How do professional photographers get such incredible shots?  Perfect color.  Perfect angles.  Perfect timing.  Our friends Katie and Heather are amazing photographers.  Both have done family shoots with us on different occasions and delivered beautiful pictures.  The funny thing is, every time we do one I think it was a disaster.  I admit I hate annual family photo time.  Every year Crystal sets up a time and place, and I find an “outfit” on my bed one morning.  We wrestle the kids into their clothes, hurry them into the car, and spend most of the morning refereeing fights.   After an hour or so of forcing smiles between urgent potty runs, I am just relieved its over.  A few days later I am surprised by images of a beautiful, joyful, family.  I am fairly certain it’s ours.

It’s only recently I realized that a photographer takes more bad shots than good ones.  You just don’t see those in the final product.  A great photographer is not worried about taking bad pictures.  He or she is concerned with taking LOTS of pictures.  Especially now that digital cameras have done away with the need for film, it just makes sense to take as many shots as possible.  Editing does the rest.  A few weeks ago, my friend Jim Brown who is a photographer for USA Today, got an incredible photo in the end zone during a UT Vols game which got national attention.  Here is the link if you haven't seen it yet: tw.usatoday.com/2013/10/how-one-photographer-got-the-best-college-football-photo-of-the-year/page/10/  I asked him how he managed to get such an incredible picture.  He told me he just kept firing, taking multiple shots that were out of focus, before the one everyone saw.  When will I learn to pray like this?
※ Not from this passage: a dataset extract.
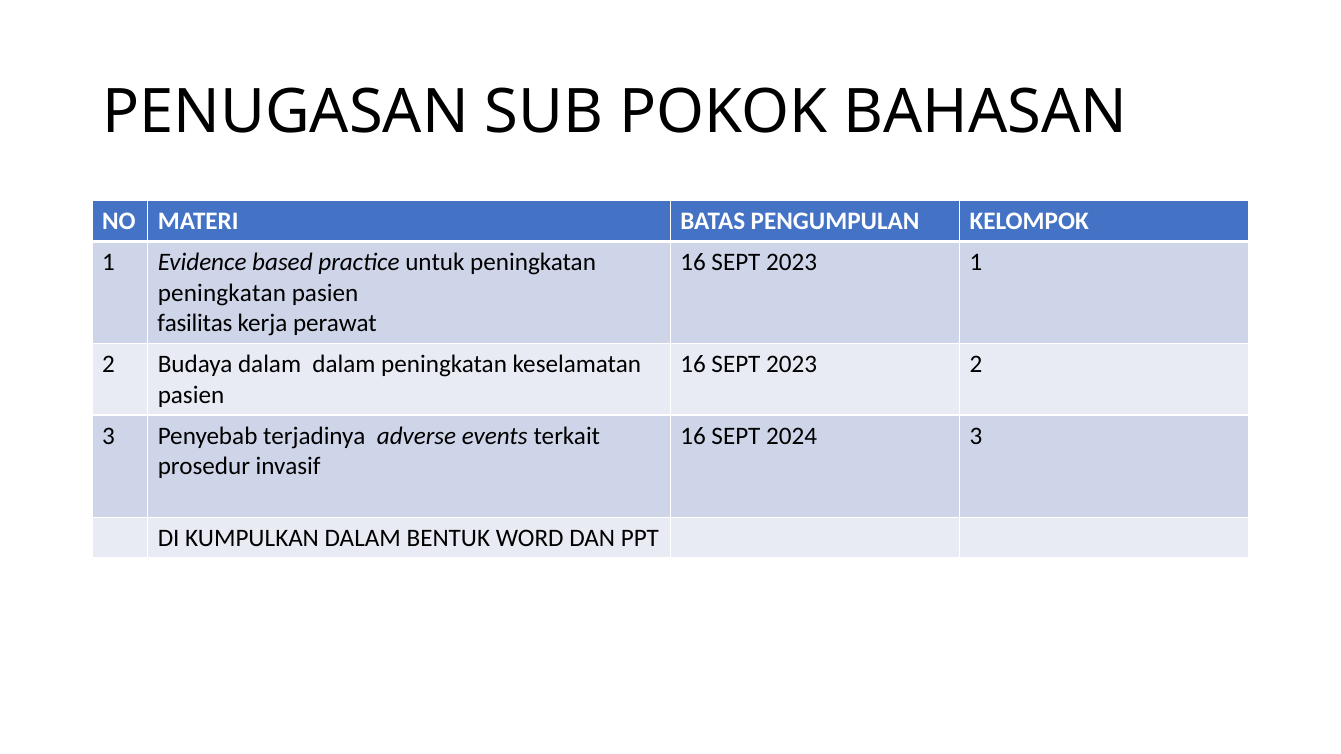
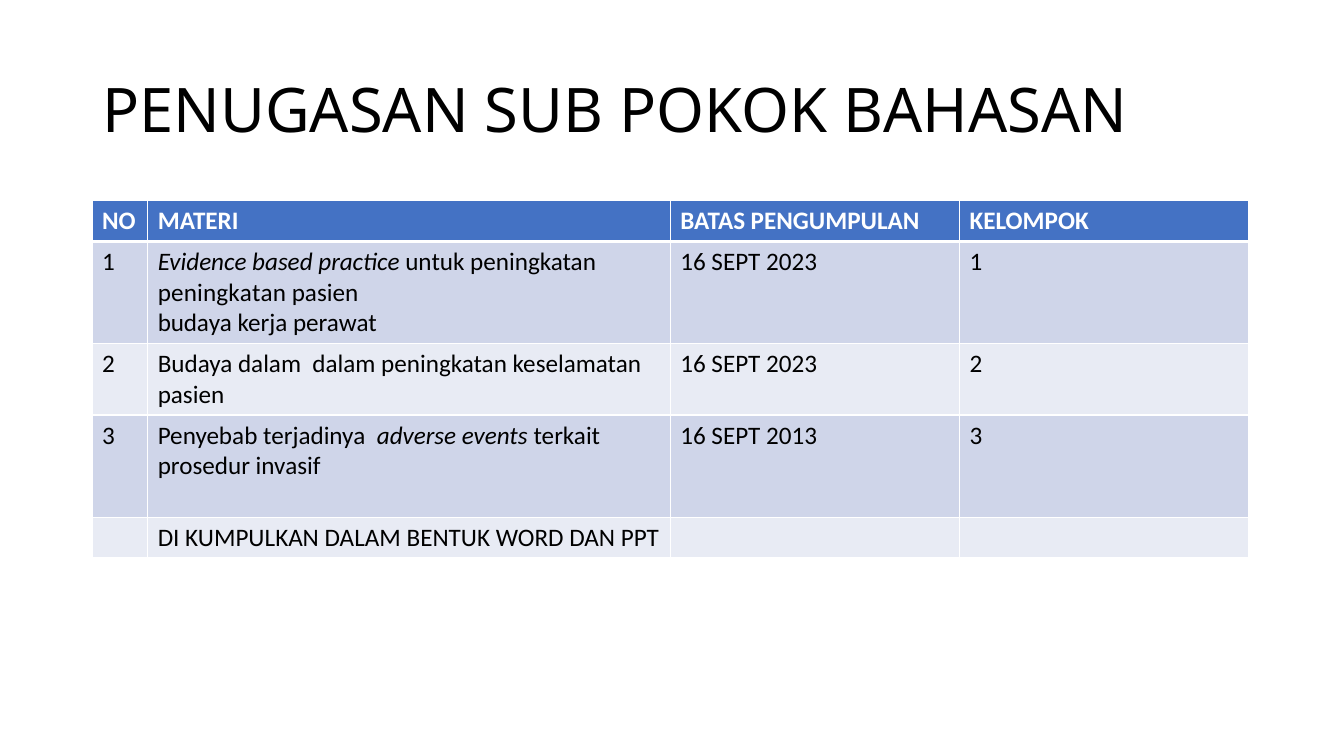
fasilitas at (195, 324): fasilitas -> budaya
2024: 2024 -> 2013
At no point do I feel like more of a failure than when I pray.  I am faced with God.  He sees through all my pretense, my beautiful language, and my excuses.  I find my prayer life to be more apology than conversation.  Little intimacy.  Little warmth.  Just searching for the right “shot,” editing my prayers as I go in order to say the right things to God.  I recently picked up a book by Paul E. Miller called “A Praying Life,” which challenged me to pray with childlike faith.  How do my children ask me for something?  RELENTLESSLY!

Judah: “Daddy, can we wrestle now?”

Me: “No buddy, not right now.”

Judah: “Whyyyyyy?”

Me:  “I am busy.”

Judah:  “But I wanna wrestle!”  Pleeeeeez Daddy!!”
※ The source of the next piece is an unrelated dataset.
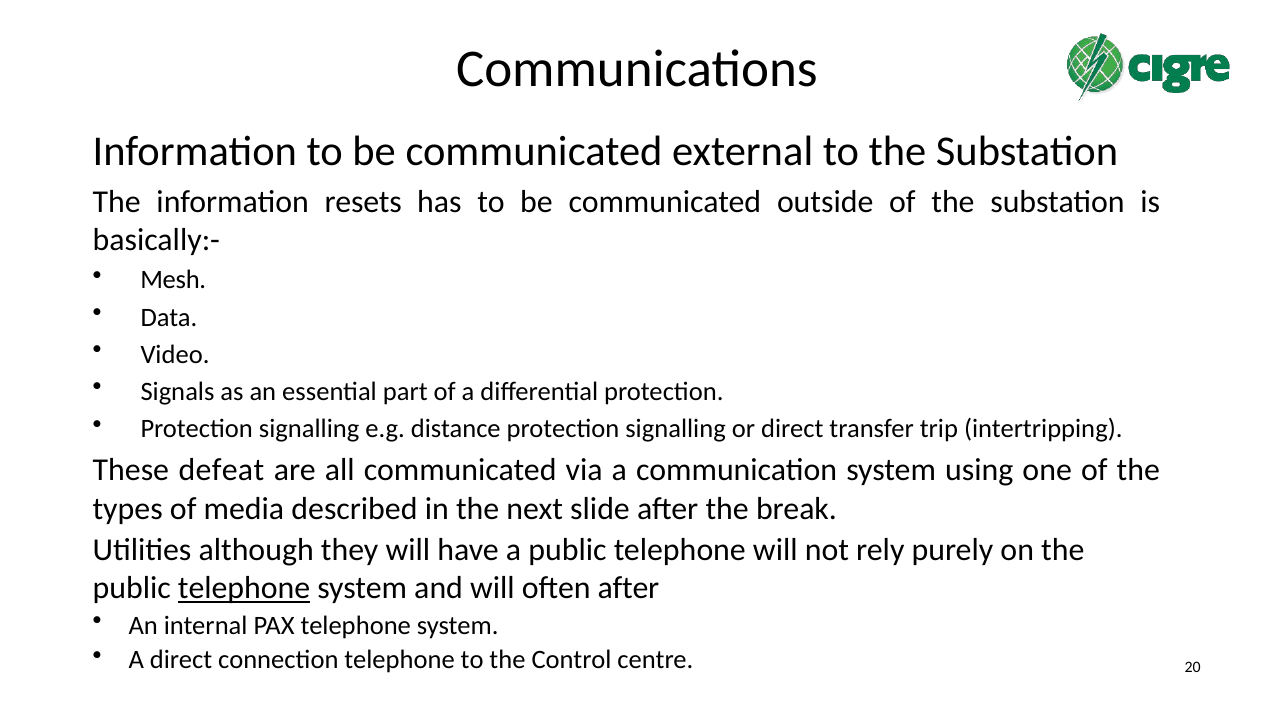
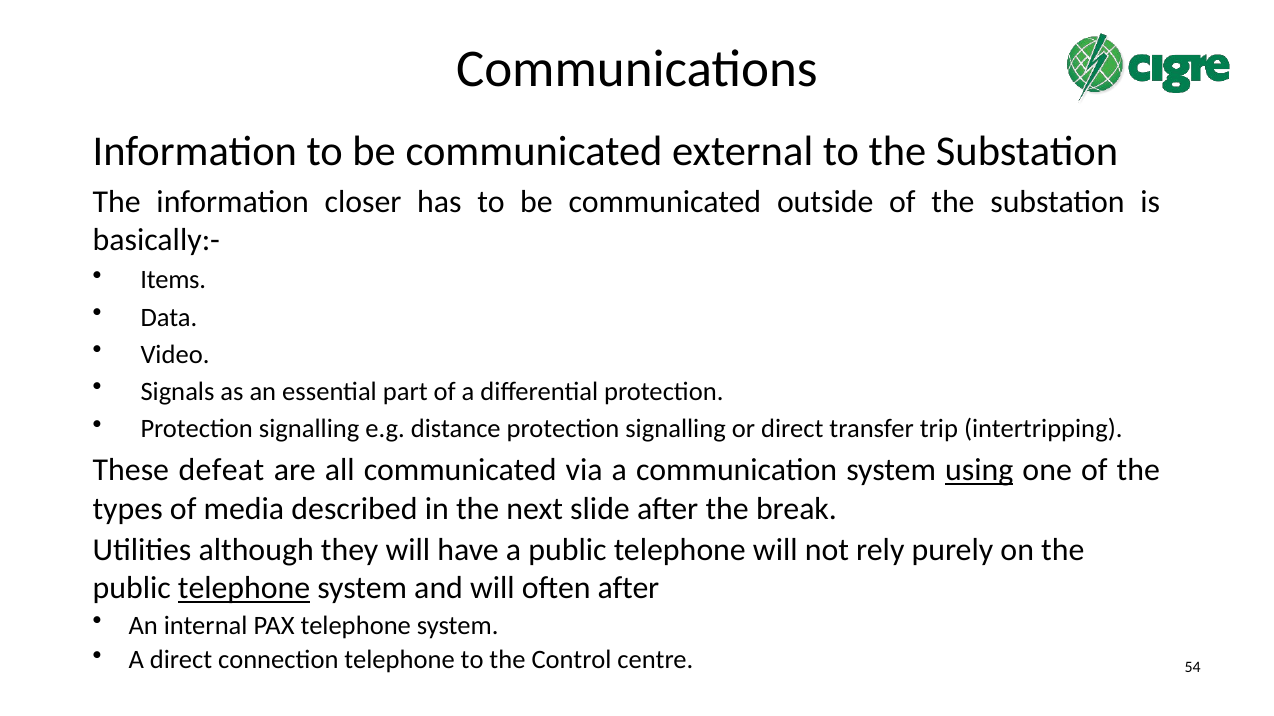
resets: resets -> closer
Mesh: Mesh -> Items
using underline: none -> present
20: 20 -> 54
He does not take “no” for an answer.  Sometimes I continue to say “no.” But… sometimes I give in and say “yes.”  Or, “yes, but later.”  He does not assess the situation and develop a request based on his chances of success.  Nor does He consider what I am doing.  There are only two things my kids think about when they make requests:  1.  I have need.  2.  Mommy and Daddy have the ability and care to meet that need.

They do not “edit” their shots.  They take as many as possible with the hope of getting a good one in!  I am trying to learn this.  I don’t dream of limitless possibilities in prayer, I edit before I can dream!  Maybe the reason we struggle with constant dreaming distracting us from reality, is that we don’t see how the two can come together in prayer!  It is not my job to edit.  I just need to know the two things my kids know: 1.  I have need.  2.  My Father cares and has the power to meet that need!  It is His job to edit, my job to shoot away.  Miller challenged me with this statement; “Prayer is not a matter of discipline but dependence.”  I will NEVER come before God in strength or spiritual maturity.  I come to him in need, believing He is the only one who can meet it!  Childlike faith dreams.  Childlike faith believes.  Childlike faith is annoyingly relentless!  It is rare when others meet a need we have not expressed.  We feel embarrassed or weak when we express need.  Yet we often expect others to know our need, and even feel resentment when they don’t meet it.  Could it be that our disappointment with God and others is sometimes based on expecting Him to do things we have not asked for in the first place?   Father, teach me to fire away!